Objectives:
To evaluate the accuracy of biopsy grading in a cohort of contemporary robot assisted radical prostatectomy (RARP) cases, comparing between different centers of diagnosis. On this cohort we focus on clinically significant upgrading (CSU) and specimen confined disease (SCD) as the primary outcomes. Comparison of parameters defining low risk prostate cancer(LRPC).
Methods:
All radical prostatectomy patients in our center from 2009 to 2015 were included in this retrospective analysis. Staging was assigned by the treating urologist. Prostatectomy specimens were processed according to the Stanford protocol, while grading followed the revised Gleason score (GS). CSU was defined as upstaging from biopsy GS ≤6 to pathology GS ≥4+3. SCD was defined as pT2-T3a, node negative and negative surgical margins. Criteria used for LRPC were GS ≤6, PSA <10, ≤cT2aN0M0, ≤ 2 positive cores.
Results:
We analyzed 456 consecutive patients and classified them by preoperative criteria used for defining low risk prostate cancer.
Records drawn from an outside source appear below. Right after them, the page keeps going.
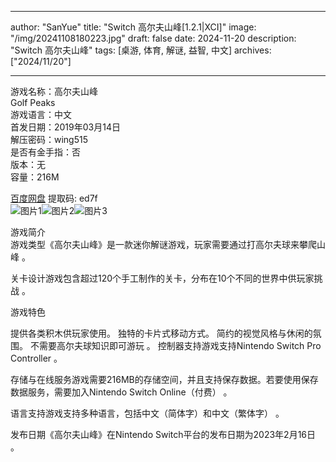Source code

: 
---
author: "SanYue"
title: "Switch 高尔夫山峰[1.2.1|XCI]"
image: "/img/20241108180223.jpg"
draft: false
date: 2024-11-20
description: "Switch 高尔夫山峰"
tags: [桌游, 体育, 解谜, 益智, 中文]
archives: ["2024/11/20"]

---

游戏名称：高尔夫山峰   
Golf Peaks    
游戏语言：中文  
首发日期：2019年03月14日  
解压密码：wing515  
是否有金手指：否  
版本：无   
容量：216M

[百度网盘](https//pan.baidu.com/s/1C94l4eG1KkXkmNngH44FZQ) 提取码: ed7f  
![图片1](/img/980360.jpg)![图片2](/img/3b6762.jpg)![图片3](/img/82b197.jpg)  

游戏简介  
游戏类型《高尔夫山峰》是一款迷你解谜游戏，玩家需要通过打高尔夫球来攀爬山峰
。

关卡设计游戏包含超过120个手工制作的关卡，分布在10个不同的世界中供玩家挑战
。

游戏特色

提供各类积木供玩家使用。
独特的卡片式移动方式。
简约的视觉风格与休闲的氛围。
不需要高尔夫球知识即可游玩
。
控制器支持游戏支持Nintendo Switch Pro Controller
。

存储与在线服务游戏需要216MB的存储空间，并且支持保存数据。若要使用保存数据服务，需要加入Nintendo Switch Online（付费）
。

语言支持游戏支持多种语言，包括中文（简体字）和中文（繁体字）
。

发布日期《高尔夫山峰》在Nintendo Switch平台的发布日期为2023年2月16日
。
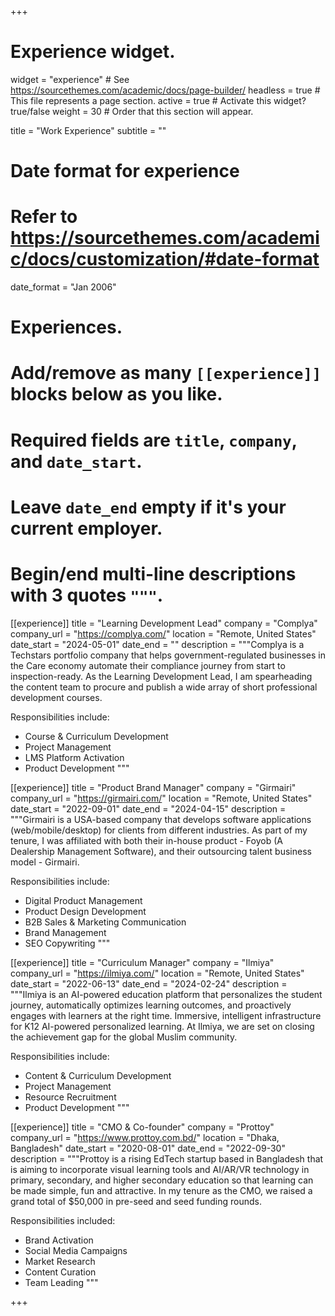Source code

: +++
# Experience widget.
widget = "experience"  # See https://sourcethemes.com/academic/docs/page-builder/
headless = true  # This file represents a page section.
active = true  # Activate this widget? true/false
weight = 30  # Order that this section will appear.

title = "Work Experience"
subtitle = ""

# Date format for experience
#   Refer to https://sourcethemes.com/academic/docs/customization/#date-format
date_format = "Jan 2006"

# Experiences.
#   Add/remove as many `[[experience]]` blocks below as you like.
#   Required fields are `title`, `company`, and `date_start`.
#   Leave `date_end` empty if it's your current employer.
#   Begin/end multi-line descriptions with 3 quotes `"""`.
[[experience]]
  title = "Learning Development Lead"
  company = "Complya"
  company_url = "https://complya.com/"
  location = "Remote, United States"
  date_start = "2024-05-01"
  date_end = ""
  description = """Complya is a Techstars portfolio company that helps government-regulated businesses in the Care economy automate their compliance journey from start to inspection-ready. As the Learning Development Lead, I am spearheading the content team to procure and publish a wide array of short professional development courses.
  
  Responsibilities include:
  
  * Course & Curriculum Development
  * Project Management
  * LMS Platform Activation
  * Product Development
  """

[[experience]]
  title = "Product Brand Manager"
  company = "Girmairi"
  company_url = "https://girmairi.com/"
  location = "Remote, United States"
  date_start = "2022-09-01"
  date_end = "2024-04-15"
  description = """Girmairi is a USA-based company that develops software applications (web/mobile/desktop) for clients from different industries. As part of my tenure, I was affiliated with both their in-house product - Foyob (A Dealership Management Software), and their outsourcing talent business model - Girmairi. 
  
  Responsibilities include:
  
  * Digital Product Management
  * Product Design Development
  * B2B Sales & Marketing Communication
  * Brand Management
  * SEO Copywriting
  """

[[experience]]
  title = "Curriculum Manager"
  company = "Ilmiya"
  company_url = "https://ilmiya.com/"
  location = "Remote, United States"
  date_start = "2022-06-13"
  date_end = "2024-02-24"
  description = """Ilmiya is an AI-powered education platform that personalizes the student journey, automatically optimizes learning outcomes, and proactively engages with learners at the right time. Immersive, intelligent infrastructure for K12 AI-powered personalized learning. At Ilmiya, we are set on closing the achievement gap for the global Muslim community.
  
  Responsibilities include:
  
  * Content & Curriculum Development
  * Project Management
  * Resource Recruitment
  * Product Development
  """

[[experience]]
  title = "CMO & Co-founder"
  company = "Prottoy"
  company_url = "https://www.prottoy.com.bd/"
  location = "Dhaka, Bangladesh"
  date_start = "2020-08-01"
  date_end = "2022-09-30"
  description = """Prottoy is a rising EdTech startup based in Bangladesh that is aiming to incorporate visual learning tools and AI/AR/VR technology in primary, secondary, and higher secondary education so that learning can be made simple, fun and attractive. In my tenure as the CMO, we raised a grand total of $50,000 in pre-seed and seed funding rounds. 
  
  Responsibilities included:
  
  * Brand Activation
  * Social Media Campaigns
  * Market Research
  * Content Curation
  * Team Leading
  """

  
+++
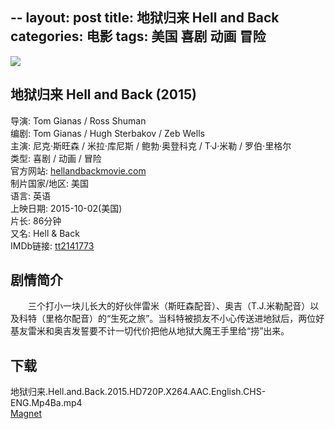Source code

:--
layout: post
title: 地狱归来 Hell and Back
categories: 电影
tags: 美国 喜剧 动画 冒险
---

[![](http://i13.tietuku.cn/25a8c6a106296d15t.jpg)](http://i13.tietuku.cn/25a8c6a106296d15.jpg)

## 地狱归来 Hell and Back (2015)
导演: Tom Gianas / Ross Shuman  
编剧: Tom Gianas / Hugh Sterbakov / Zeb Wells  
主演: 尼克·斯旺森 / 米拉·库尼斯 / 鲍勃·奥登科克 / T·J·米勒 / 罗伯·里格尔  
类型: 喜剧 / 动画 / 冒险  
官方网站: [hellandbackmovie.com](http://hellandbackmovie.com/)  
制片国家/地区: 美国  
语言: 英语  
上映日期: 2015-10-02(美国)  
片长: 86分钟  
又名: Hell & Back  
IMDb链接: [tt2141773](http://www.imdb.com/title/tt2141773)

## 剧情简介
　　三个打小一块儿长大的好伙伴雷米（斯旺森配音）、奥吉（T.J.米勒配音）以及科特（里格尔配音）的“生死之旅”。当科特被损友不小心传送进地狱后，两位好基友雷米和奥吉发誓要不计一切代价把他从地狱大魔王手里给“捞”出来。

## 下载
地狱归来.Hell.and.Back.2015.HD720P.X264.AAC.English.CHS-ENG.Mp4Ba.mp4  
[Magnet](magnet:?xt=urn:btih:102f488f16c40e3adcad650144a990c25c7c98b7&tr=http://bt.mp4ba.com:2710/announce)
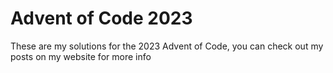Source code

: # Advent of Code 2023

These are my solutions for the 2023 Advent of Code, you can check out my posts on my website for more info
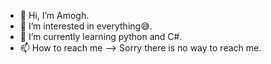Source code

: - 👋 Hi, I’m Amogh.
- 👀 I’m interested in everything😅.
- 🌱 I’m currently learning python and C#. 
- 📫 How to reach me --> Sorry there is no way to reach me.
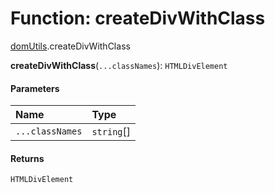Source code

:# Function: createDivWithClass

[domUtils](/en/auto-docs/editor/modules/domUtils.md).createDivWithClass

**createDivWithClass**(`...classNames`): `HTMLDivElement`

#### Parameters

| Name | Type |
| :------ | :------ |
| `...classNames` | `string`\[] |

#### Returns

`HTMLDivElement`
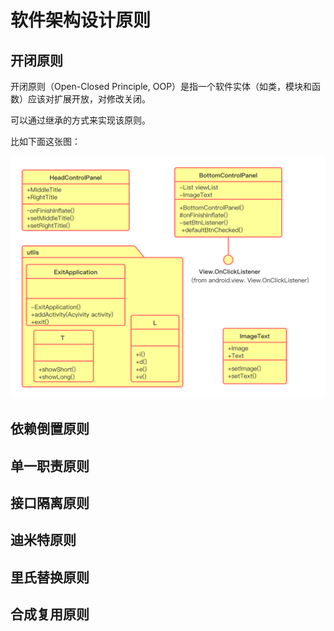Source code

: # 软件架构设计原则

## 开闭原则

开闭原则（Open-Closed Principle, OOP）是指一个软件实体（如类，模块和函数）应该对扩展开放，对修改关闭。

可以通过继承的方式来实现该原则。

比如下面这张图：

![工具类类图](Images/工具类类图.png)

## 依赖倒置原则

## 单一职责原则

## 接口隔离原则

## 迪米特原则

## 里氏替换原则

## 合成复用原则

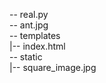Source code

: -- real.py <br>
-- ant.jpg <br>
-- templates  <br>
|-- index.html <br>
-- static <br>
|-- square_image.jpg <br>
A total of 171 patients were diagnosed with a biopsy GS ≤6, with a mean iPSA of 7,7ng/ml and 9,1 biopsies on average. CSU was present in 21(12.3%) of these patients. When considering LRPC patients, 7 out of 58 (12.1%) patients were significantly upgraded, and 25 (43.1%) had non-SCD. In upgraded patients, we noted similar levels of SCD (60% vs 68%; p 0,28), mean iPSA (7,51 vs 7,04 ng/ml; p 0,45) and percentage of positive biopsies (38% vs 34%; p 0,16).
Conclusions:
Clinically significant upgrading is not rare but has important clinical implications. In our series this was the case in 12 percent of Gleason 6 RP cases. This rate was not lower when using LRPC criteria. Prognosis was worse for these patients, considering the higher GS and higher rate of non-SCD. The correlation between SCD and overall survival has clearly been stated before. Based on current criteria for AS, a considerable amount of our patients would have been undertreated or delayed in active treatment. Off course our cohort has an important selection bias in selecting GS ≤6 for RARP as the current guidelines were considered in patient selection and counseling.